§ Problem to solve
Determine which lines of the records include the word "glorious", and copy them.

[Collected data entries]
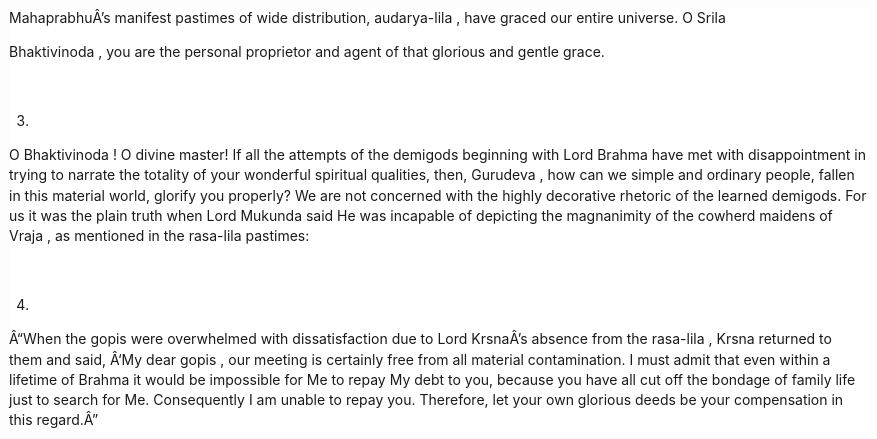 MahaprabhuÂ’s
 manifest
pastimes of wide distribution, 
audarya-lila
, have
graced our entire universe. O 
Srila
 
Bhaktivinoda
, you are the personal proprietor and agent of
that glorious and gentle grace.


 


3)
O 
Bhaktivinoda
! O divine master! If all the attempts
of the demigods beginning with Lord Brahma have met with disappointment in
trying to narrate the totality of your wonderful spiritual qualities, then, 
Gurudeva
, how can we simple and ordinary people, fallen in
this material world, glorify you properly? We are not concerned with the highly
decorative rhetoric of the learned demigods. For us it was the plain truth when
Lord 
Mukunda
 said He was incapable of depicting the
magnanimity of the cowherd maidens of 
Vraja
, as
mentioned in the 
rasa-lila
 pastimes:


 


4)
Â“When the 
gopis
 were overwhelmed with dissatisfaction
due to Lord 
KrsnaÂ’s
 absence from the 
rasa-lila
, 
Krsna
 returned to them
and said, Â‘My dear 
gopis
, our meeting is certainly
free from all material contamination. I must admit that even within a lifetime
of Brahma it would be impossible for 
Me
 to repay My
debt to you, because you have all cut off the bondage of family life just to
search for Me. Consequently I am unable to repay you. Therefore, let your own
glorious deeds be your compensation in this regard.Â”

§ Solution for this task
that glorious and gentle grace.
glorious deeds be your compensation in this regard.Â”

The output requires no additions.